Each line below must be transcribed exactly, and no picture may appear in the transcription.

#### RECORDS PROVIDED

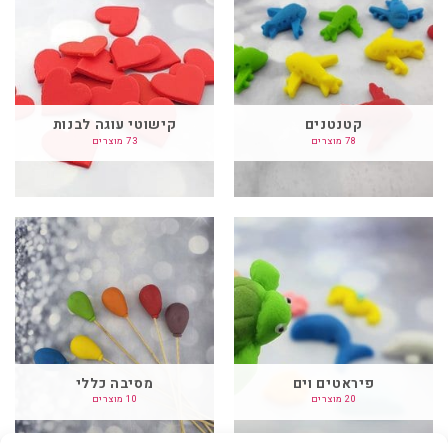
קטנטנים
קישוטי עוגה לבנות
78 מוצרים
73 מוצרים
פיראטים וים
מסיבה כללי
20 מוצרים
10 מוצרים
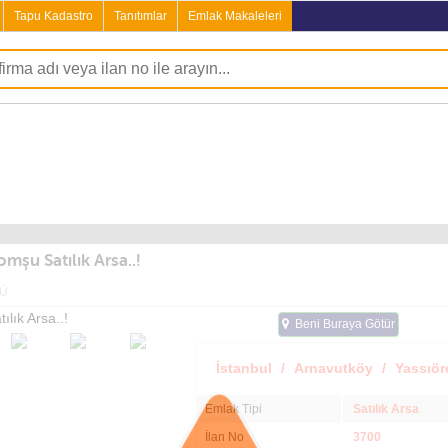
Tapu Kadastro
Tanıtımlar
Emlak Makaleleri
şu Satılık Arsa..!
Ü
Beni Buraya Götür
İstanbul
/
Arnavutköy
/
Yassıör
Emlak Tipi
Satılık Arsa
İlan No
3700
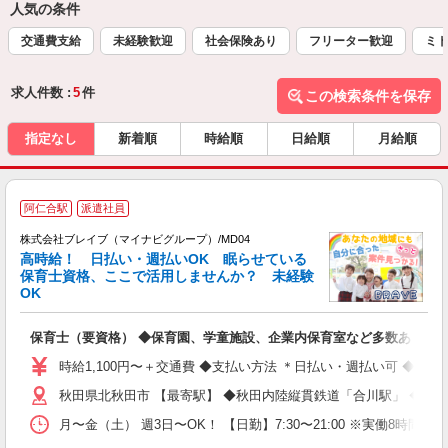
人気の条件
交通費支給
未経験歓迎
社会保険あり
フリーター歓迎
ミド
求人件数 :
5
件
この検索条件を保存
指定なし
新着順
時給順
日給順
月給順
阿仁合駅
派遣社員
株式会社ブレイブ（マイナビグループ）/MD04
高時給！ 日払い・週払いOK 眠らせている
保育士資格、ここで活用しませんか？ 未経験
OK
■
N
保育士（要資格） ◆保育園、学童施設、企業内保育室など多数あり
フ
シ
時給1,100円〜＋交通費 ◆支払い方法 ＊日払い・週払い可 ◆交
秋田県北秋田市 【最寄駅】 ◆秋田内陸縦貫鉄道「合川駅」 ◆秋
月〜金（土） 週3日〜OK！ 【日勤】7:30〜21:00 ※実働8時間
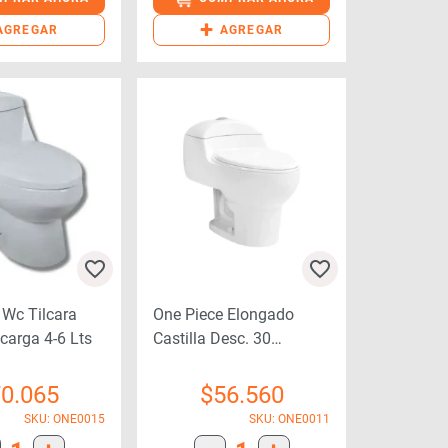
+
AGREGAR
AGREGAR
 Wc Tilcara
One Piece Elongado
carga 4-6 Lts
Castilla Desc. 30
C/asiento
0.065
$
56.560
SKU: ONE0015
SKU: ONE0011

########

> [YOUR SOLUTION]:
קטנטנים
קישוטי עוגה לבנות
78 מוצרים
73 מוצרים
פיראטים וים
מסיבה כללי
20 מוצרים
10 מוצרים
Tapu Kadastro
Tanıtımlar
Emlak Makaleleri
şu Satılık Arsa..!
Ü
Beni Buraya Götür
İstanbul
/
Arnavutköy
/
Yassıör
Emlak Tipi
Satılık Arsa
İlan No
3700
人気の条件
交通費支給
未経験歓迎
社会保険あり
フリーター歓迎
ミド
求人件数 :
5
件
この検索条件を保存
指定なし
新着順
時給順
日給順
月給順
阿仁合駅
派遣社員
株式会社ブレイブ（マイナビグループ）/MD04
高時給！ 日払い・週払いOK 眠らせている
保育士資格、ここで活用しませんか？ 未経験
OK
■
N
保育士（要資格） ◆保育園、学童施設、企業内保育室など多数あり
フ
シ
時給1,100円〜＋交通費 ◆支払い方法 ＊日払い・週払い可 ◆交
秋田県北秋田市 【最寄駅】 ◆秋田内陸縦貫鉄道「合川駅」 ◆秋
月〜金（土） 週3日〜OK！ 【日勤】7:30〜21:00 ※実働8時間
+
AGREGAR
AGREGAR
 Wc Tilcara
One Piece Elongado
carga 4-6 Lts
Castilla Desc. 30
C/asiento
0.065
$
56.560
SKU: ONE0015
SKU: ONE0011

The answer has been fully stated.